## [Work to be completed]
Recast every line of the rows below as a JSON list of strings, one string per line, leaving out blank lines and the pictures.

BEGIN Records for this task

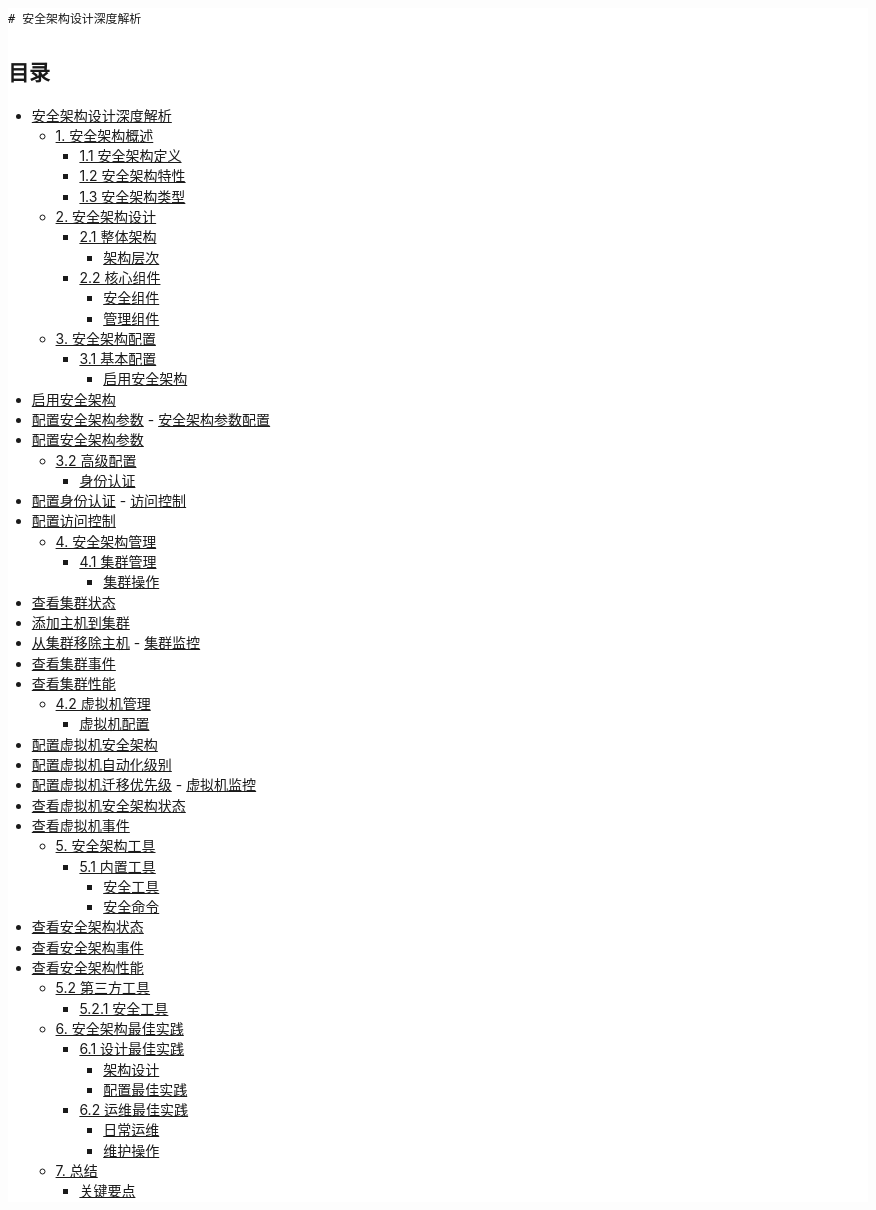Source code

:     # 安全架构设计深度解析

## 目录

- [安全架构设计深度解析](#安全架构设计深度解析)
  - [1. 安全架构概述](#1-安全架构概述)
    - [1.1 安全架构定义](#11-安全架构定义)
    - [1.2 安全架构特性](#12-安全架构特性)
    - [1.3 安全架构类型](#13-安全架构类型)
  - [2. 安全架构设计](#2-安全架构设计)
    - [2.1 整体架构](#21-整体架构)
      - [架构层次](#架构层次)
    - [2.2 核心组件](#22-核心组件)
      - [安全组件](#安全组件)
      - [管理组件](#管理组件)
  - [3. 安全架构配置](#3-安全架构配置)
    - [3.1 基本配置](#31-基本配置)
      - [启用安全架构](#启用安全架构)
- [启用安全架构](#启用安全架构)
- [配置安全架构参数](#配置安全架构参数)
      - [安全架构参数配置](#安全架构参数配置)
- [配置安全架构参数](#配置安全架构参数)
    - [3.2 高级配置](#32-高级配置)
      - [身份认证](#身份认证)
- [配置身份认证](#配置身份认证)
      - [访问控制](#访问控制)
- [配置访问控制](#配置访问控制)
  - [4. 安全架构管理](#4-安全架构管理)
    - [4.1 集群管理](#41-集群管理)
      - [集群操作](#集群操作)
- [查看集群状态](#查看集群状态)
- [添加主机到集群](#添加主机到集群)
- [从集群移除主机](#从集群移除主机)
      - [集群监控](#集群监控)
- [查看集群事件](#查看集群事件)
- [查看集群性能](#查看集群性能)
    - [4.2 虚拟机管理](#42-虚拟机管理)
      - [虚拟机配置](#虚拟机配置)
- [配置虚拟机安全架构](#配置虚拟机安全架构)
- [配置虚拟机自动化级别](#配置虚拟机自动化级别)
- [配置虚拟机迁移优先级](#配置虚拟机迁移优先级)
      - [虚拟机监控](#虚拟机监控)
- [查看虚拟机安全架构状态](#查看虚拟机安全架构状态)
- [查看虚拟机事件](#查看虚拟机事件)
  - [5. 安全架构工具](#5-安全架构工具)
    - [5.1 内置工具](#51-内置工具)
      - [安全工具](#安全工具)
      - [安全命令](#安全命令)
- [查看安全架构状态](#查看安全架构状态)
- [查看安全架构事件](#查看安全架构事件)
- [查看安全架构性能](#查看安全架构性能)
    - [5.2 第三方工具](#52-第三方工具)
      - [5.2.1 安全工具](#521-安全工具)
  - [6. 安全架构最佳实践](#6-安全架构最佳实践)
    - [6.1 设计最佳实践](#61-设计最佳实践)
      - [架构设计](#架构设计)
      - [配置最佳实践](#配置最佳实践)
    - [6.2 运维最佳实践](#62-运维最佳实践)
      - [日常运维](#日常运维)
      - [维护操作](#维护操作)
  - [7. 总结](#7-总结)
    - [关键要点](#关键要点)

END Records for this task

## [Completed exercise]
[
  "Source code",
  ":     # 安全架构设计深度解析",
  "## 目录",
  "- [安全架构设计深度解析](#安全架构设计深度解析)",
  "  - [1. 安全架构概述](#1-安全架构概述)",
  "    - [1.1 安全架构定义](#11-安全架构定义)",
  "    - [1.2 安全架构特性](#12-安全架构特性)",
  "    - [1.3 安全架构类型](#13-安全架构类型)",
  "  - [2. 安全架构设计](#2-安全架构设计)",
  "    - [2.1 整体架构](#21-整体架构)",
  "      - [架构层次](#架构层次)",
  "    - [2.2 核心组件](#22-核心组件)",
  "      - [安全组件](#安全组件)",
  "      - [管理组件](#管理组件)",
  "  - [3. 安全架构配置](#3-安全架构配置)",
  "    - [3.1 基本配置](#31-基本配置)",
  "      - [启用安全架构](#启用安全架构)",
  "- [启用安全架构](#启用安全架构)",
  "- [配置安全架构参数](#配置安全架构参数)",
  "      - [安全架构参数配置](#安全架构参数配置)",
  "- [配置安全架构参数](#配置安全架构参数)",
  "    - [3.2 高级配置](#32-高级配置)",
  "      - [身份认证](#身份认证)",
  "- [配置身份认证](#配置身份认证)",
  "      - [访问控制](#访问控制)",
  "- [配置访问控制](#配置访问控制)",
  "  - [4. 安全架构管理](#4-安全架构管理)",
  "    - [4.1 集群管理](#41-集群管理)",
  "      - [集群操作](#集群操作)",
  "- [查看集群状态](#查看集群状态)",
  "- [添加主机到集群](#添加主机到集群)",
  "- [从集群移除主机](#从集群移除主机)",
  "      - [集群监控](#集群监控)",
  "- [查看集群事件](#查看集群事件)",
  "- [查看集群性能](#查看集群性能)",
  "    - [4.2 虚拟机管理](#42-虚拟机管理)",
  "      - [虚拟机配置](#虚拟机配置)",
  "- [配置虚拟机安全架构](#配置虚拟机安全架构)",
  "- [配置虚拟机自动化级别](#配置虚拟机自动化级别)",
  "- [配置虚拟机迁移优先级](#配置虚拟机迁移优先级)",
  "      - [虚拟机监控](#虚拟机监控)",
  "- [查看虚拟机安全架构状态](#查看虚拟机安全架构状态)",
  "- [查看虚拟机事件](#查看虚拟机事件)",
  "  - [5. 安全架构工具](#5-安全架构工具)",
  "    - [5.1 内置工具](#51-内置工具)",
  "      - [安全工具](#安全工具)",
  "      - [安全命令](#安全命令)",
  "- [查看安全架构状态](#查看安全架构状态)",
  "- [查看安全架构事件](#查看安全架构事件)",
  "- [查看安全架构性能](#查看安全架构性能)",
  "    - [5.2 第三方工具](#52-第三方工具)",
  "      - [5.2.1 安全工具](#521-安全工具)",
  "  - [6. 安全架构最佳实践](#6-安全架构最佳实践)",
  "    - [6.1 设计最佳实践](#61-设计最佳实践)",
  "      - [架构设计](#架构设计)",
  "      - [配置最佳实践](#配置最佳实践)",
  "    - [6.2 运维最佳实践](#62-运维最佳实践)",
  "      - [日常运维](#日常运维)",
  "      - [维护操作](#维护操作)",
  "  - [7. 总结](#7-总结)",
  "    - [关键要点](#关键要点)"
]